** Opening Recorded data block **

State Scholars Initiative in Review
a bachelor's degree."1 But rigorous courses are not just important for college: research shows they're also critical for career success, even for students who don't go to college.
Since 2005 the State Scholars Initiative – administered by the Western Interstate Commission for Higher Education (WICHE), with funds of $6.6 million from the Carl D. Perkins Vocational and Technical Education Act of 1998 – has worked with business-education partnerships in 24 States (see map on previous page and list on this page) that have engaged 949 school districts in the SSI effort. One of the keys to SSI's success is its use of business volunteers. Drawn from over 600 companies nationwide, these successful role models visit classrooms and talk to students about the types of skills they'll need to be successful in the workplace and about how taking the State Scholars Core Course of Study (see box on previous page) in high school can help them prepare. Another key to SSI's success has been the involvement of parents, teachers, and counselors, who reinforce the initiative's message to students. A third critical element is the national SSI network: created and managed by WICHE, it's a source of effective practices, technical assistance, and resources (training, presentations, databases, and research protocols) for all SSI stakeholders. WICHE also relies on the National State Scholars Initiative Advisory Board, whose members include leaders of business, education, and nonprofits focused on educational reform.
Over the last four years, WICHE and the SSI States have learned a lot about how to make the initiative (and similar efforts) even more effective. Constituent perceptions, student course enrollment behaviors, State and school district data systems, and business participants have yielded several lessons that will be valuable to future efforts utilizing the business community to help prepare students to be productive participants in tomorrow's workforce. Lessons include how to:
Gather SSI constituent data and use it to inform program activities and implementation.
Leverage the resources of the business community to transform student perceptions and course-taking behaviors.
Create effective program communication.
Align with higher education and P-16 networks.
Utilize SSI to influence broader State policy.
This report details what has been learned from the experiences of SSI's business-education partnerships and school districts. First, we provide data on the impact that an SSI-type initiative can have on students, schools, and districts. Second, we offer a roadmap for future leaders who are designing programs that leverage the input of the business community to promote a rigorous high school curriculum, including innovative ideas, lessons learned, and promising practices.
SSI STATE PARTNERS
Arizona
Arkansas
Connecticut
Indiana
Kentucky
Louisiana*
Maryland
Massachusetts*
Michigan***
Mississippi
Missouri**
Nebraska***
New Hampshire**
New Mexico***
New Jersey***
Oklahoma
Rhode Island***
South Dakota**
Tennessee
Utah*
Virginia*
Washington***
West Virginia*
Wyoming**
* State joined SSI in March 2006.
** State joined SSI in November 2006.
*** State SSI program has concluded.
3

** Closing Recorded data block **
** Opening Recorded data block **

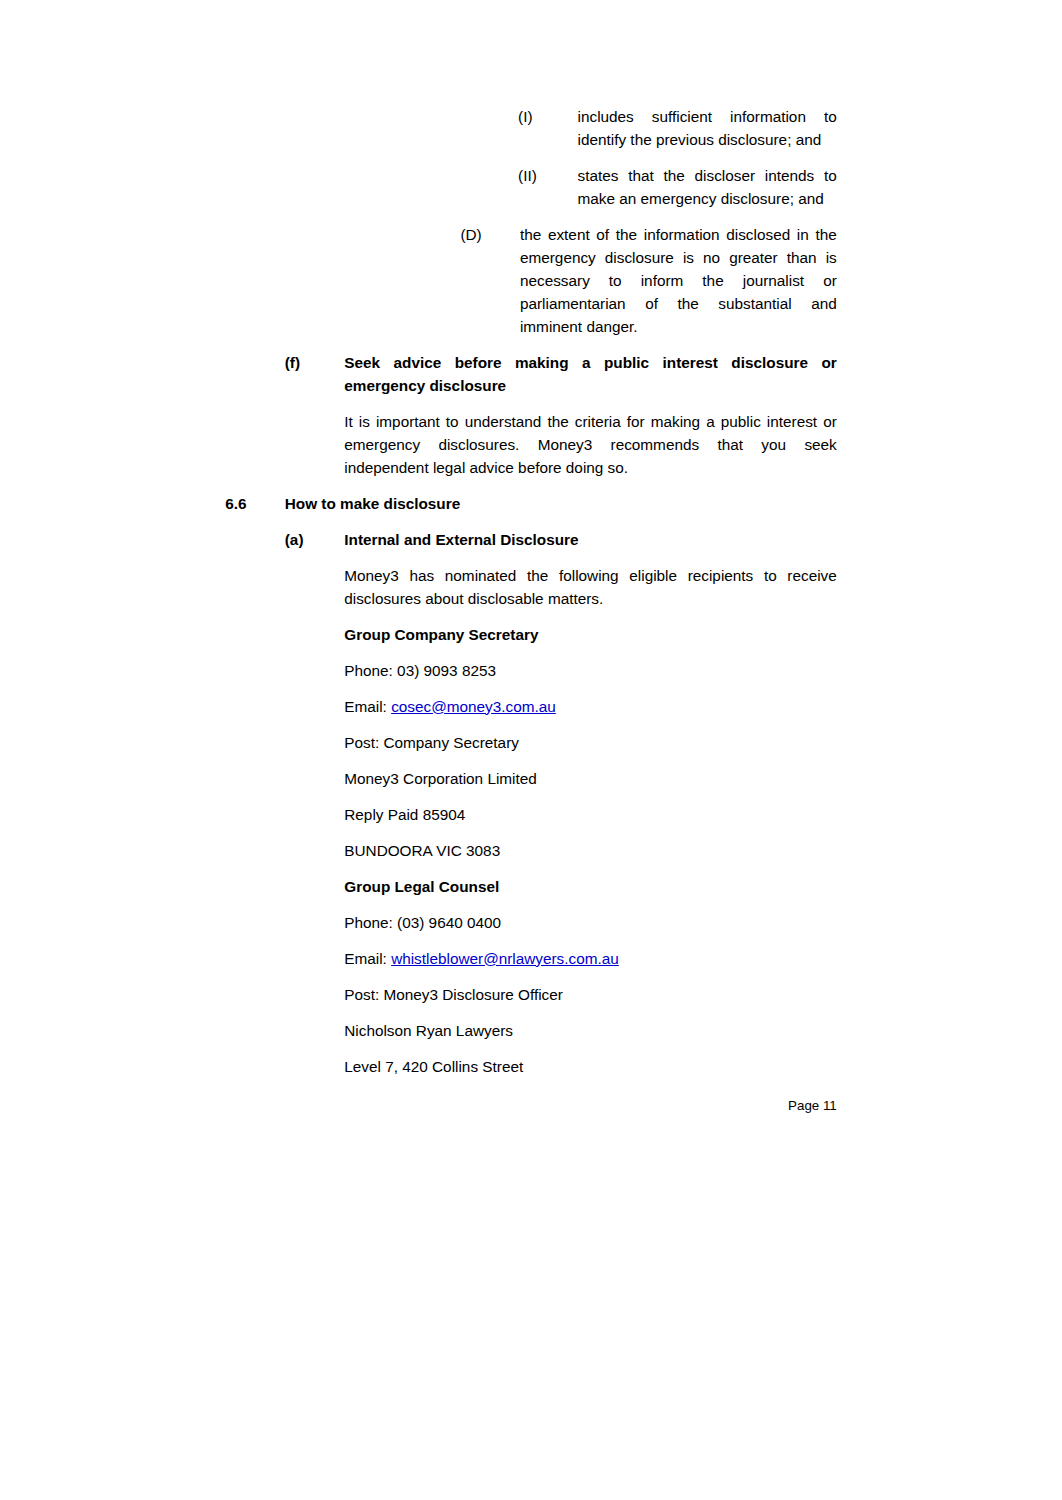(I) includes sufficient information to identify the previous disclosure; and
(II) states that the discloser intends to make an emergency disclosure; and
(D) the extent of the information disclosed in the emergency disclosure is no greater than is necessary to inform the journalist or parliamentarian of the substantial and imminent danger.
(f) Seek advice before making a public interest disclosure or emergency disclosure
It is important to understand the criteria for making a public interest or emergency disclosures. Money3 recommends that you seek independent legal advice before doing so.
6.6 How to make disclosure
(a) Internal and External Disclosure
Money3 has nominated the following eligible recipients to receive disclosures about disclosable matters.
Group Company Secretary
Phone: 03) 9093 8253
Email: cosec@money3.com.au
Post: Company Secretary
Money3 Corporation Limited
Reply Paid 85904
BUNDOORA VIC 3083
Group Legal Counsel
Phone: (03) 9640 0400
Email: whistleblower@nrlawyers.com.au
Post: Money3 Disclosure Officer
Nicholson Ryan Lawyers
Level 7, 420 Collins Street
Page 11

** Closing Recorded data block **
** Opening Recorded data block **

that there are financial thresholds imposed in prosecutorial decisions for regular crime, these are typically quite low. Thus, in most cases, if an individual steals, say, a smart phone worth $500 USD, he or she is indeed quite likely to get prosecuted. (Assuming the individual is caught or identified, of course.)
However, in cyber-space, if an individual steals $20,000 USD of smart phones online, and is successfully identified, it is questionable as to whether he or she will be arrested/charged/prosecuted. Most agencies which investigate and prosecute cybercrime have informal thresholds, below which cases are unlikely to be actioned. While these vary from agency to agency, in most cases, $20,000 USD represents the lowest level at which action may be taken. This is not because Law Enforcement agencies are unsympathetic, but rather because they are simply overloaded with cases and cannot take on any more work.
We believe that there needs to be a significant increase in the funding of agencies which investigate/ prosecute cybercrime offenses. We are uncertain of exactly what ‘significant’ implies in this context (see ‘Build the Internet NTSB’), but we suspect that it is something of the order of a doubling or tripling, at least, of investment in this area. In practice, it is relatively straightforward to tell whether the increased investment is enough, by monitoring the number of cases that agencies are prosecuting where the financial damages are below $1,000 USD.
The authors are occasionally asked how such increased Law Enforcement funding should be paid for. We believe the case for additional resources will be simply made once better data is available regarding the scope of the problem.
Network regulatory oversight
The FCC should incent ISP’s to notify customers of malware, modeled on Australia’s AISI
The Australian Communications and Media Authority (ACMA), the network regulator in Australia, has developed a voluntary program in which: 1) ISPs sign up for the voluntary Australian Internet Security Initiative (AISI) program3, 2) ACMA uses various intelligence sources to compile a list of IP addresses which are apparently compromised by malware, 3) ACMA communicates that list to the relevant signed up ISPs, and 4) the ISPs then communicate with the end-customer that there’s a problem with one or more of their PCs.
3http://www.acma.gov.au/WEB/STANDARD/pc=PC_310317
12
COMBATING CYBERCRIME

** Closing Recorded data block **

Work to be completed:
Among the entries above, locate the lines containing "State Scholars Initiative in Review" and "go to college.", and transcribe exactly those two lines and all lines between.

Expected output:
State Scholars Initiative in Review
a bachelor's degree."1 But rigorous courses are not just important for college: research shows they're also critical for career success, even for students who don't go to college.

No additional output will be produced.